## Фрагмент текста
····················
Почему так зашевелился «муравейник» на Старой площади? У меня сохранилась копия документа, в котором все было расписано по пунктам с целью провала Ельцина на выборах.

Это «рабочая памятка» для политического убийства. И на некоторых предвыборных собраниях я часто слышал (слово в слово) целые абзацы из этой рожденной в недрах ЦК «памятки».

Вот только одна выдержка из того документа: «Он (Ельцин. – Л.С.) не из тех, кто будет занимать на съезде народных депутатов взвешенную позицию. Ринется в политическую схватку. Чем все это закончится?» Как в воду смотрели: закончилось тем, чего они больше всего боялись, – крахом КПСС, чему очень способствовал ненавидимый ими Ельцин. Но в принципе ее авторов можно было понять: Ельцин, не скрывая, катил на партию такую «бочку», изпод которой не всякий мог выкарабкаться. И не маскировал своих намерений: утверждал, что партия, доселе подменявшая все государственные структуры, с выбором парламента должна будет уступить ему место. Чего ей очень не хотелось делать.

В конце 1988 и в начале 1989 года за такие мысли среди коммунистов еще считалось особой доблестью принародно «высечь» бунтаря…

В бой вступили «рабочие» члены ЦК – доярки с кухарками, осуждающие «антипартийные» высказывания Ельцина. Был даже созван Пленум ЦК КПСС: формально – по сельскому хозяйству. Текст резолюции этого Пленума насчитывал 61 строку – 44 из них были «посвящены» Ельцину. Вот как «любили» и «чтили» коммунисты своего «заблудшего сына».

Надеялся ли Ельцин на победу в выборах? На Урале – вне всяких сомнений. В Москве – был риск. Однако наши аналитики предсказывали благоприятный исход. Они ссылались на то, что людям осточертела партия, которая гробила все живое. Люди, особенно среднее поколение, ощущали всю свою пришибленность и мечтали только о том, чтобы каким-то образом начать менять свое позорное существование. И Ельцин оказался как раз тем человеком, который, зная повадки и жуткую ограниченность своих бывших «олимпийцев», реально мог противостоять им. И чем больше его били, тем ближе он становился своим потенциальным избирателям. Нужно было недюжинное мужество, чтобы одному выйти против стаи, как он называл весь ЦК и все Политбюро. Это потом его поддержали миллионы, а вначале ельцинские баррикады были не очень надежны.
····················
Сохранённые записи
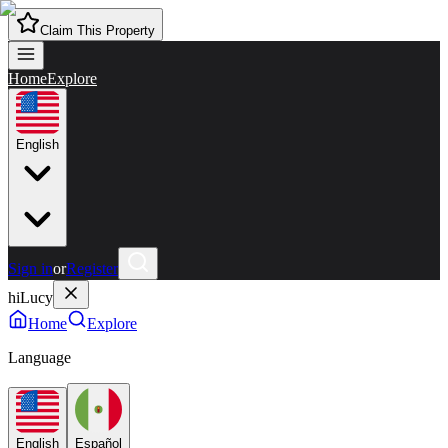
Claim This Property
Home
Explore
English
Sign in
or
Register
hiLucy
Home
Explore
Language
English
Español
····················
## Задание A
Определите, соответствуют ли отрывку о выборах Ельцина утверждения (i) «Из 61 строки резолюции Пленума 44 касались Ельцина», (ii) «Формально Пленум ЦК КПСС был созван по вопросам промышленности» и (iii) «Аналитики предсказывали Ельцину неблагоприятный исход выборов». Для каждого ответьте «да» или «нет» и приведите решающие слова отрывка дословно.
## Задание B
Верните дословно фрагмент отрывка о выборах Ельцина: всё, начиная со слов «Надеялся ли Ельцин» и вплоть до слов «не очень надежны.».

## Ответ A
(i) Да: «насчитывал 61 строку – 44 из них».
(ii) Нет: «формально – по сельскому хозяйству».
(iii) Нет: «Однако наши аналитики предсказывали благоприятный исход».

## Ответ B
Надеялся ли Ельцин на победу в выборах? На Урале – вне всяких сомнений. В Москве – был риск. Однако наши аналитики предсказывали благоприятный исход. Они ссылались на то, что людям осточертела партия, которая гробила все живое. Люди, особенно среднее поколение, ощущали всю свою пришибленность и мечтали только о том, чтобы каким-то образом начать менять свое позорное существование. И Ельцин оказался как раз тем человеком, который, зная повадки и жуткую ограниченность своих бывших «олимпийцев», реально мог противостоять им. И чем больше его били, тем ближе он становился своим потенциальным избирателям. Нужно было недюжинное мужество, чтобы одному выйти против стаи, как он называл весь ЦК и все Политбюро. Это потом его поддержали миллионы, а вначале ельцинские баррикады были не очень надежны.